Wednesday, August 6, 2014

Ebola - A Primer

With Ebola back in the world's news cycle, I wanted to take this opportunity to gather data on the disease from several sources to provide us with a comprehensive yet easy to understand primer.

Let's open with this chart showing the statistics from the most recent outbreak in Guinea, Liberia, Nigeria and Sierra Leone:


Ebola first appeared in 1976 in two simultaneous outbreaks in the rain forests of central and western Africa, specifically in the Sudan and in the Democratic Republic of the Congo.  The disease is named for the Ebola River, which is located close to the village of Yambuku, DRC.  The first outbreak of Sudan ebolavirus infected over 284 people with a mortality rate of 53 percent.  The second outbreak of Zaire ebolavirus infected 318 people and had a mortality rate of 88 percent.

Ebola virus disease (EVD) was formerly known as Ebola Haemorrhagic Fever (Ebola HF), is transmitted to people from species of wild animals, particularly fruit bats of the speices Hypsignathus monstrous and Epomops franqueti.  It is believed that African pig farms amplify the infection because of the presence of fruit bats on these farms.  Once a human is infected, the virus can be transmitted from human to human through contact with the bodily fluids of those already infected or from objects that have been contaminated by contact with an infected person.  Since sufferers bleed both internally and externally, without proper biohazard precautions, the disease is easily spread in the less technologically advanced hospitals and clinics of the developing world.   

Ebola is caused by infection with a filovirus and has five subspecies, four of which have caused the disease in humans:

1.) Ebola virus or Zaire ebolavirus.
2.) Sudan virus or Sudan ebolavirus.
3.) Tai Forest virus or Tai Forest ebolavirus.
4.) Bundibugyo virus or Bundibugyo ebolavirus.
5.) Reston virus or Reston ebolavirus.

The last subspecies which I posted about here, does not appear to cause the disease in humans although humans can test positive for antibodies.  It is this subspecies of Ebola that caused an outbreak among test primates in the United States in 1996.

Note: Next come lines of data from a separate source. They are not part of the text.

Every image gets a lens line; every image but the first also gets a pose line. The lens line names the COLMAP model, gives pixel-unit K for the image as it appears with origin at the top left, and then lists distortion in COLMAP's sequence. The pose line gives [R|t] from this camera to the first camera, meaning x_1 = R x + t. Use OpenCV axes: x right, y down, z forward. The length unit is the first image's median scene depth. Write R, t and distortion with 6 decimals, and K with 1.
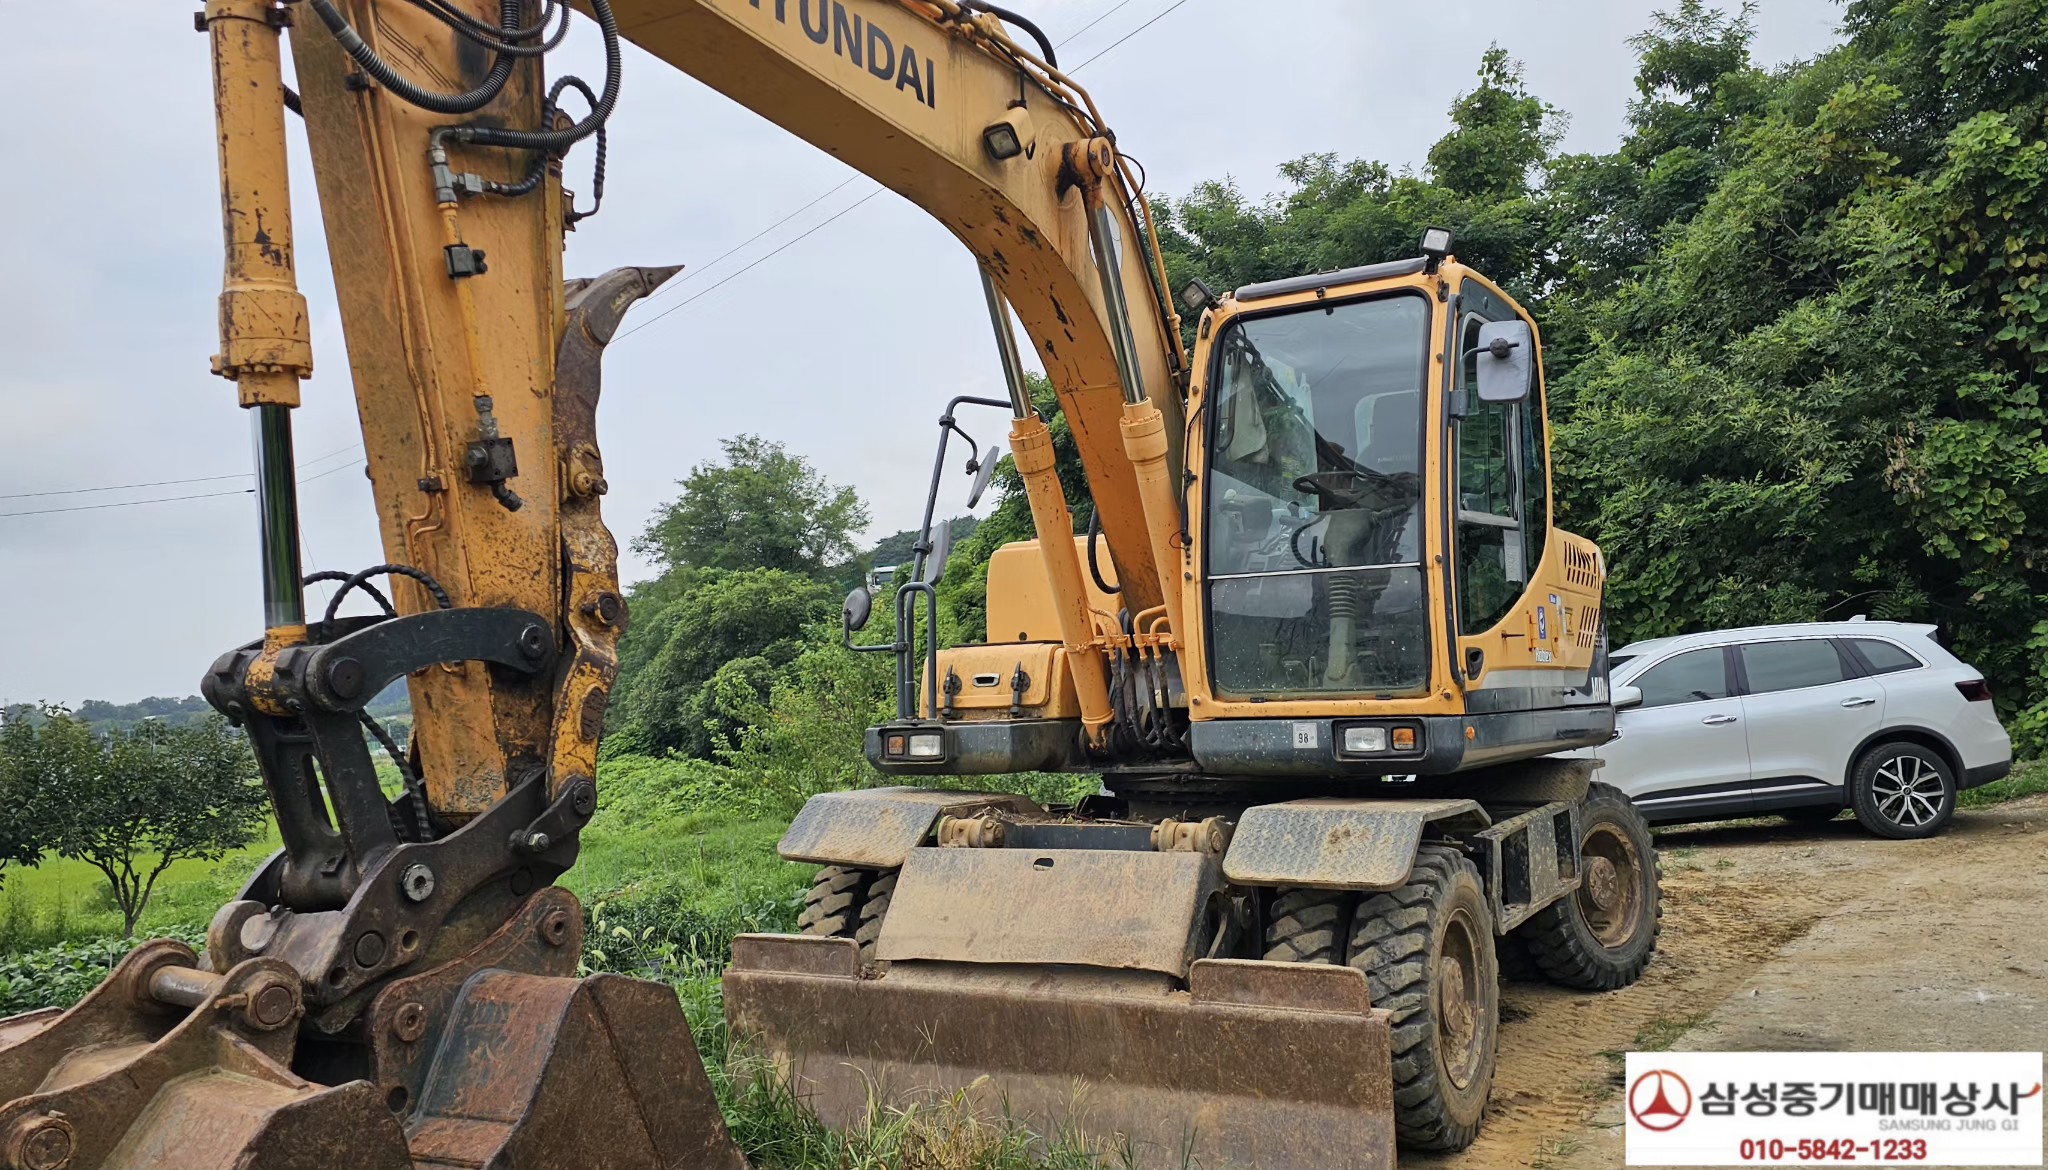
lens RADIAL K [[1636.1, 0, 1024.0], [0, 1636.1, 585.0], [0, 0, 1]] dist [0.036343, -0.000534]
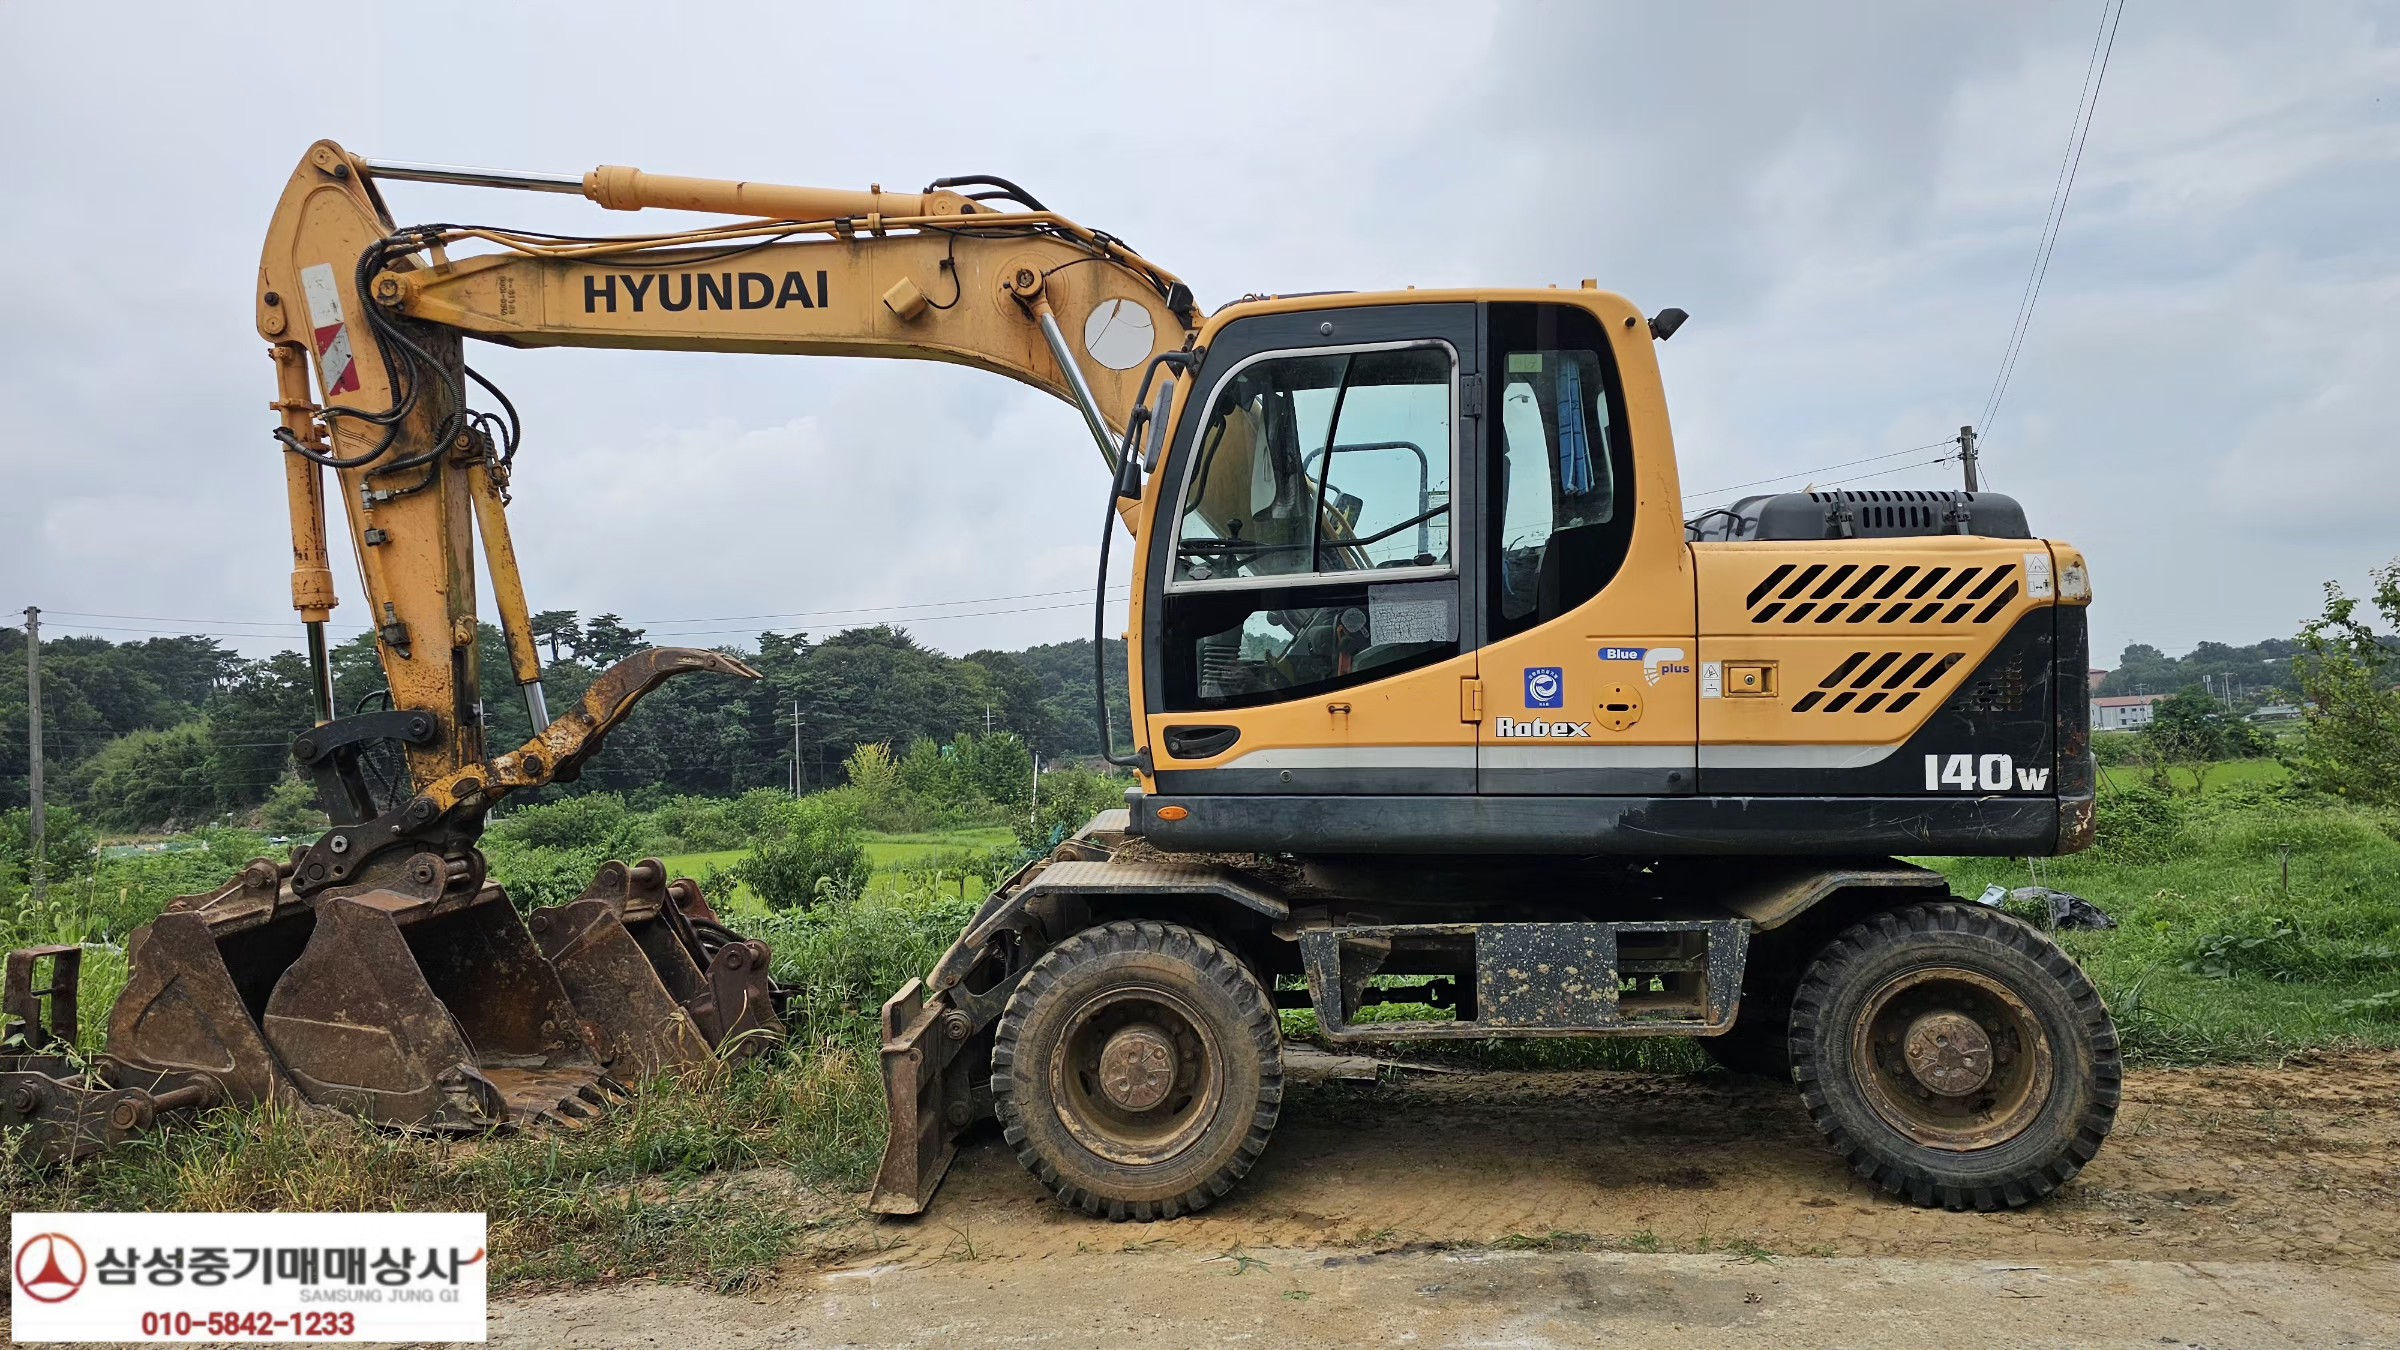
lens RADIAL K [[1614.5, 0, 1207.7], [0, 1614.5, 665.7], [0, 0, 1]] dist [0.110036, -0.155144]
pose [[0.448354, 0.014202, -0.893743, 1.822082], [0.068874, 0.996352, 0.050384, -0.069845], [0.891199, -0.084145, 0.445740, 0.963467]]
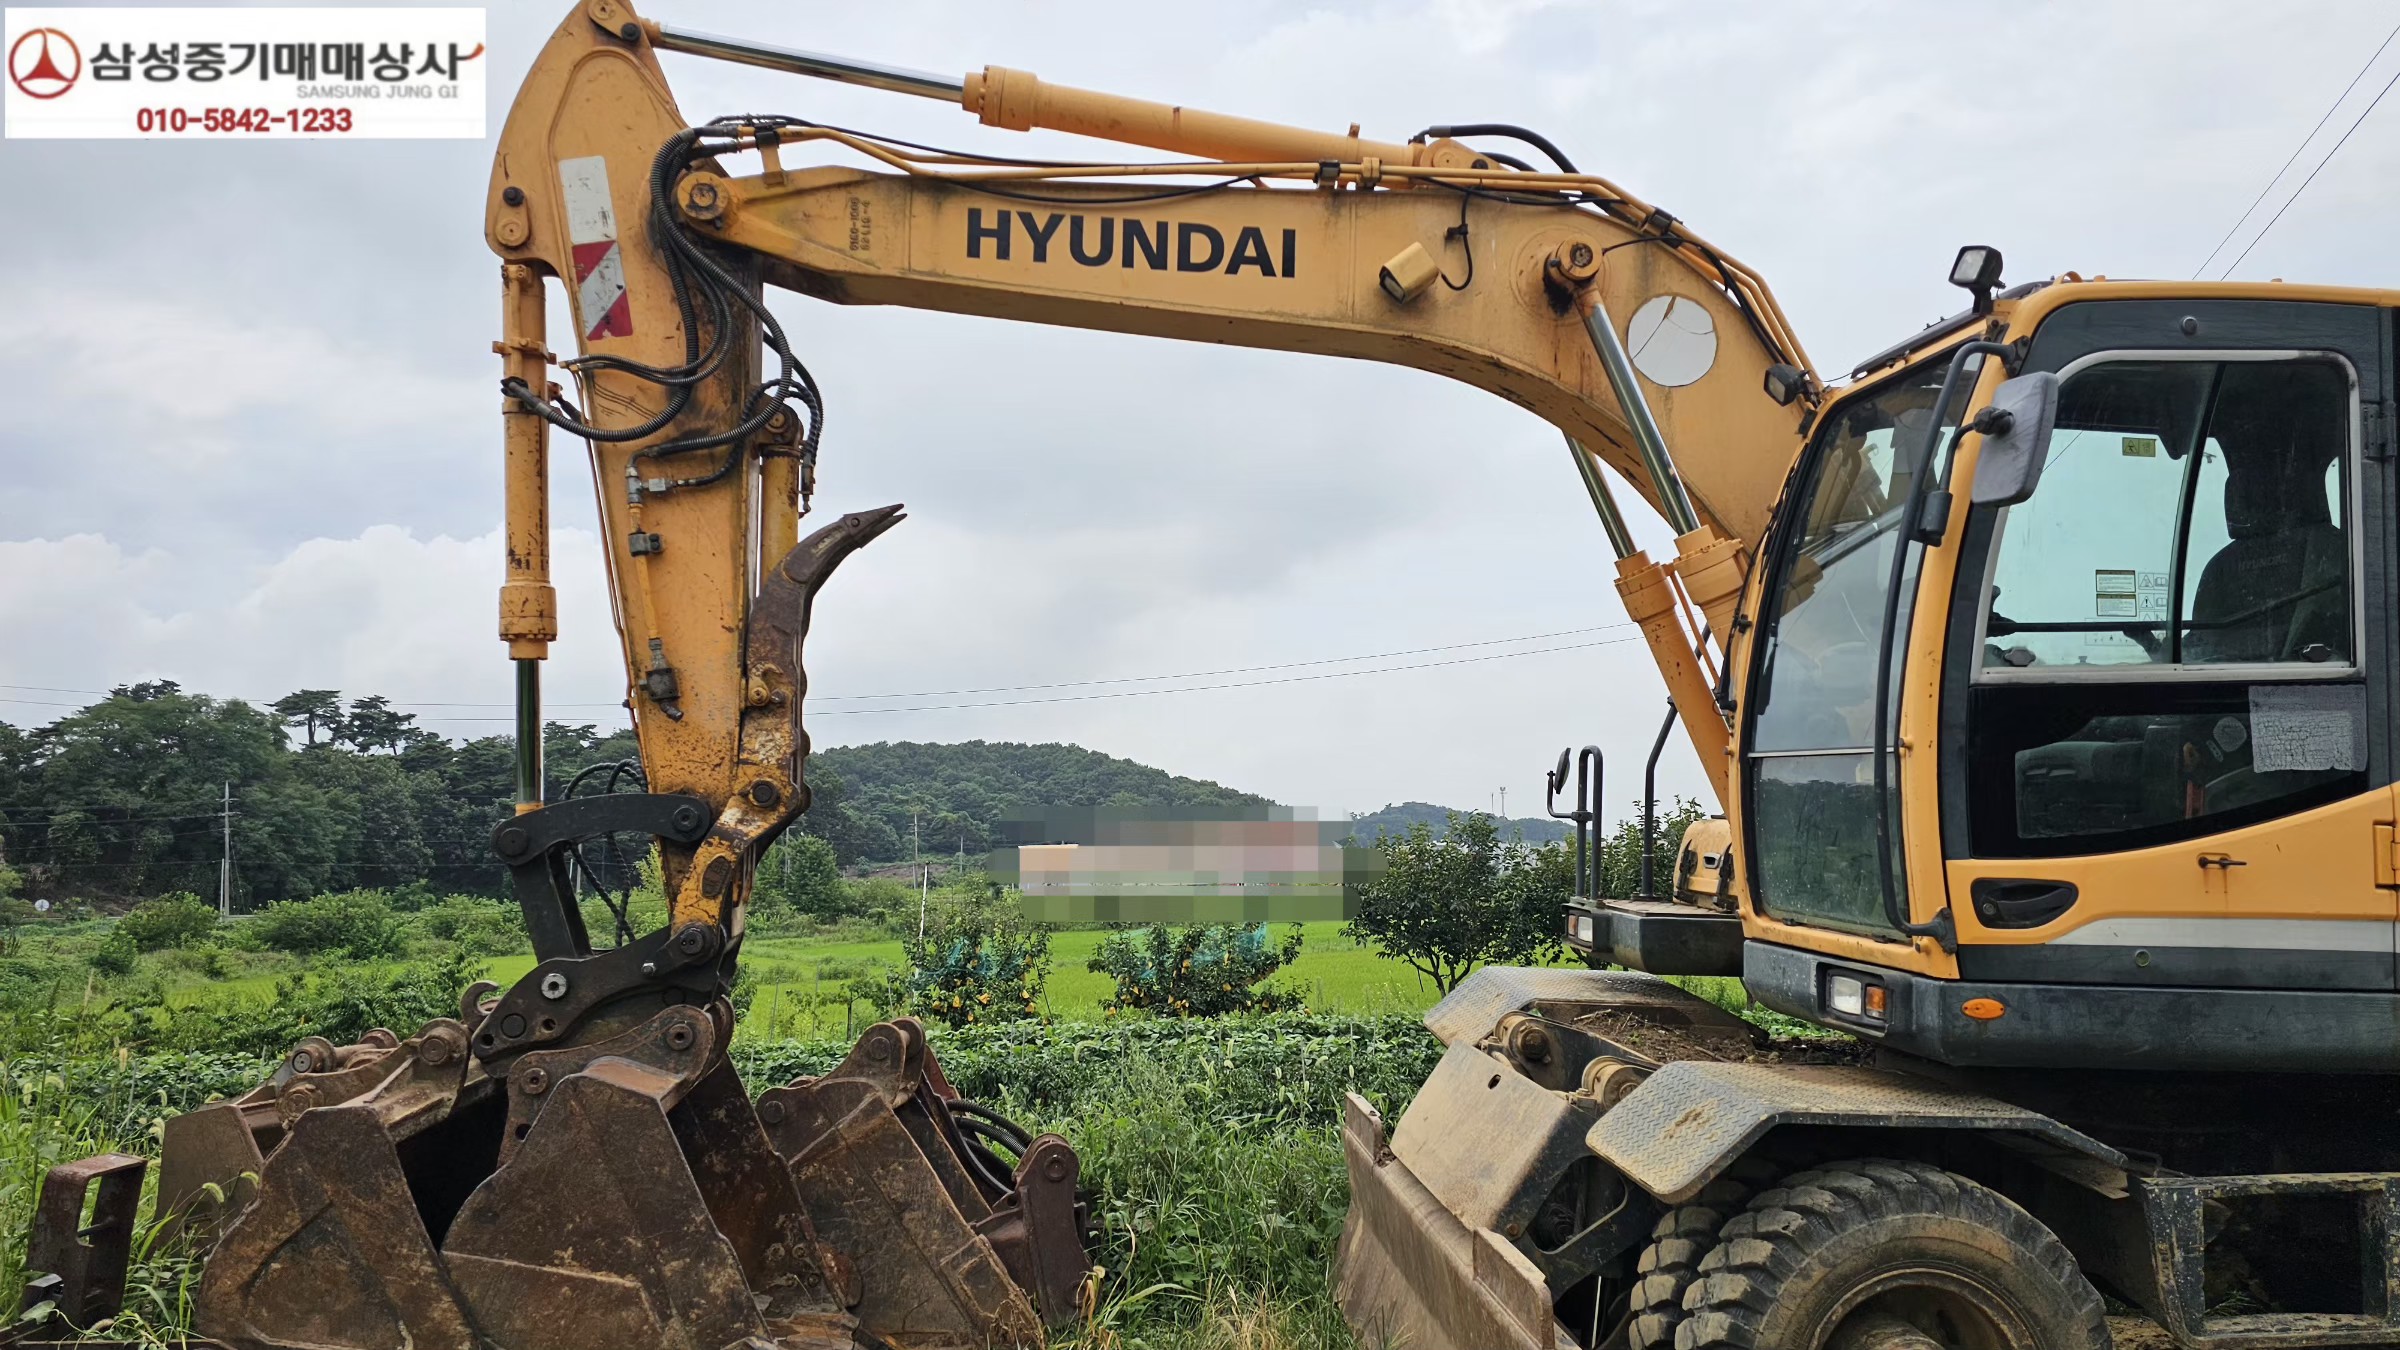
lens RADIAL K [[1614.5, 0, 1207.7], [0, 1614.5, 665.7], [0, 0, 1]] dist [0.110036, -0.155144]
pose [[0.555229, -0.022626, -0.831390, 1.033483], [0.010818, 0.999742, -0.019983, -0.058459], [0.831627, 0.002101, 0.555331, 0.608569]]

Symptoms of Ebola appear between 2 and 21 days after exposure with most cases appearing between 8 and 10 days after exposure.  The initial symptoms of Ebola include a high fever, joint and muscular pain, weakness, dizziness, headache and sore throat.  Many of these symptoms are similar to those found in malaria and cholera, two relatively common diseases in Africa.  This makes it difficult to diagnose Ebola unless samples are sent to a laboratory that has the ability to do advanced analyses of samples provided by caregivers.   As the disease progresses, the body may bleed through its orifices, including the eyes, ears, nose, mouth and rectum.  Internal bleeding is also common.  Vomiting, diarrhea and breathing difficulties are also common.  A painful rash may appear over the body with blood-filled blisters.  Laboratory tests will show that white blood cell and platelet counts are low and liver enzymes are elevated.  Infected persons will remain infectious as long as their blood and secretions contain the virus; 61 days after the onset of symptoms, viable Ebola virus was obtained from the semen of a patient.  Obviously, all of this means that any samples taken from patients should be considered an extreme biohazard risk.

Contracting Ebola is very serious since it has a very high mortality rate.  Among the cases in humans, since 1976, the mortality rate is between 41 percent and 89 percent.  In the case of the Bundibugyo subspecies, since it was first discovered in late 2007 in Uganda, the mortality rate among those infected has varied from 25 percent to 36.1 percent.

From the Centers for Disease Control and Prevention, here is a listing of all Ebola outbreaks since 1976:


Here is a map showing the history of Ebola outbreaks in central and western Africa:


Here is a map from WHO showing the countries with evidence of Ebola virus in both humans and animal populations:


Treatment of Ebola is limited to supportive care since there is no cure at this time.  Patients must be kept hydrated using intravenous fluids and given oxygen to assist with breathing.  As well, medications can be given to control fever, maintain blood pressure and prevent secondary infections.  WHO recommends that all caregivers that are within 1 metre of patients should wear protective face shields or a medical mask and goggles, gloves and a clean long-sleeved gown.  At the current time, no drug has been approved to treat Ebola, however, research for a vaccine is being undertaken.  An experimental drug, ZMapp has been used in the recent cases in the United States to boost the immune systems of the infected, however, the drug has still not been approved for use in humans.    


Ebola is particularly dangerous to Africa.  Many of its rural hospitals are understaffed and under-equipped with protective equipment when it comes to dealing with a local epidemic of a deadly virus.  As well, with the virus now entering Guinea's densely populated capital city of Conakry, the virus could spread far faster and to many more individuals than it ever has before, given that most previous outbreaks were in rural areas.